Sausage is among the oldest world’s meat dishes, and its varieties range widely.
Here in South Africa, we eat a variety of cuisines that incorporate all kinds of sausages.
What is a sausage?
Well, in the simplest terms, it is meat that has been seasoned and stuffed into natural or artificial casings.
The word “sausage” comes from the Latin word “salsus”, which means salted. Here are some of the types of sausage you are likely to encounter at the butcher or shops, that you should have in your fridge as a cook.
Kielbasa is a polish smoked sausage easily recognisable because of its U shape.
Chunkier, meatier, thicker, and longer than other sausages, kielbasa is typically made of pork (sometimes with beef) and is often loaded with garlic.
Its savoury, slightly spicy flavour is best balanced with sauerkraut and mustard.
The Lorne sausage is a variety of pork and beef, the origins of which are not entirely known.
What makes this sausage different from other varieties is that it has no casing and is made as a square.

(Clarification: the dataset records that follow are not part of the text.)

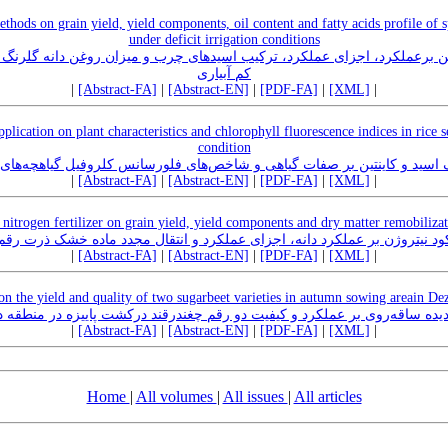
ethods on grain yield, yield components, oil content and fatty acids profile of 
under deficit irrigation conditions
 برعملکرد، اجزای عملکرد، ترکیب اسیدهای چرب و میزان روغن دانه گلرنگ 
کم آبیاری
|
[Abstract-FA]
|
[Abstract-EN]
|
[PDF-FA]
|
[XML]
|
plication on plant characteristics and chlorophyll fluorescence indices in rice s
condition
ک اسید و کاینتین بر صفات گیاهی و شاخص‌های فلورسانس کلروفیل گیاهچه‌ه
|
[Abstract-FA]
|
[Abstract-EN]
|
[PDF-FA]
|
[XML]
|
d nitrogen fertilizer on grain yield, yield components and dry matter remobiliz
 کود نیتروژن بر عملکرد دانه، اجزای عملکرد و انتقال مجدد ماده خشک ذرت رقم 
|
[Abstract-FA]
|
[Abstract-EN]
|
[PDF-FA]
|
[XML]
|
 on the yield and quality of two sugarbeet varieties in autumn sowing areain Dez
پدیده ساقه‌روی بر عملکرد و کیفیت دو رقم چغندرقند درکشت پاییزه در منطقه 
|
[Abstract-FA]
|
[Abstract-EN]
|
[PDF-FA]
|
[XML]
|
Home
|
All volumes
|
All issues
|
All articles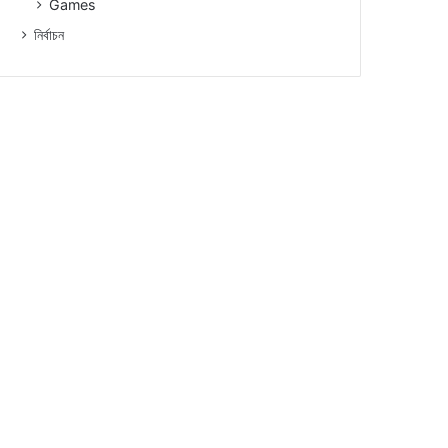
Games
নিৰ্বাচন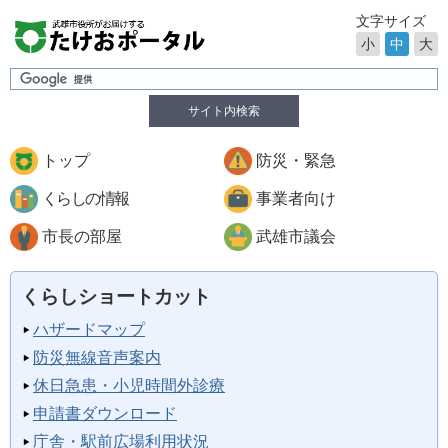
文字サイズ
小
中
大
サイト内検索
トップ
防災・緊急
くらしの情報
事業者向け
市長の部屋
武雄市議会
くらしショートカット
ハザードマップ
防災無線音声案内
休日急患・小児時間外診療
申請書ダウンロード
庁舎・駅前広場利用状況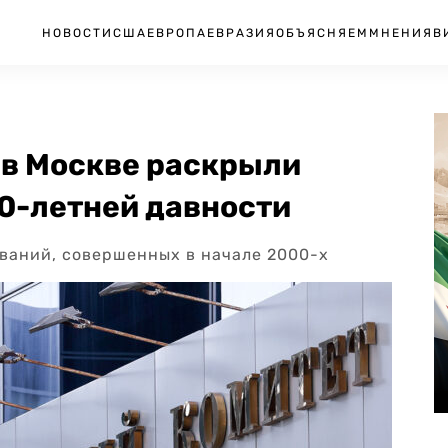
НОВОСТИ
США
ЕВРОПА
ЕВРАЗИЯ
ОБЪЯСНЯЕМ
МНЕНИЯ
В
в Москве раскрыли
0-летней давности
ваний, совершенных в начале 2000-х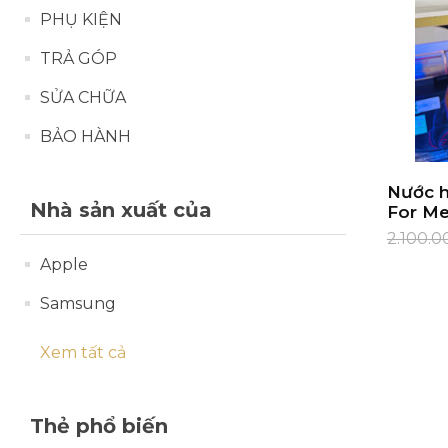
PHỤ KIỆN
IPHONE 16 PLUS
IPAD AIR 4
TRẢ GÓP
IPHONE 16E
IPAD AIR 5
SỬA CHỮA
BẢO HÀNH
IPHONE 15 PRO MAX
IPHONE 15 PRO
Nước h
Nhà sản xuất của
For M
2.100.0
IPHONE 15 PLUS
Apple
IPHONE 15
Samsung
IPHONE 14 PRO MAX
Xem tất cả
IPHONE 14 PRO
Thẻ phổ biến
IPHONE 14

A Lorne sausage is made from a combination of minced pork and beef, mixed with rusk and spices.
In isiXhosa we call this type of sausage “unqiyoyo”. This is a sausage from England that contains finely ground pork and sometimes beef, and is bright red or pink in colour. Saveloy sausages are a favourite at many fish and chip shops.
They are heavily spiced and seasoned, and are usually cooked by boiling or grilling them. And yes, you can eat the skin of a saveloy.
Chorizo is a highly seasoned chopped or ground pork sausage, used in Spanish and Mexican cuisine.
Mexican chorizo is made with fresh (raw, uncooked) pork, while the Spanish version is usually smoked.
Most often sold in casings, chorizo is generally removed from them and cooked prior to use. Simply sauté it as you would ground beef, and use it in enchiladas, tacos, burritos, soups, or stews.
Widely popular in many parts of the world, breakfast sausages are made of pork and are typically sold raw.
They are traditionally made with unused pork parts (which farmers don't want to go to waste).
These mellow, sweet-salty links are mixed with a variety of spices and are enjoyed thoroughly cooked.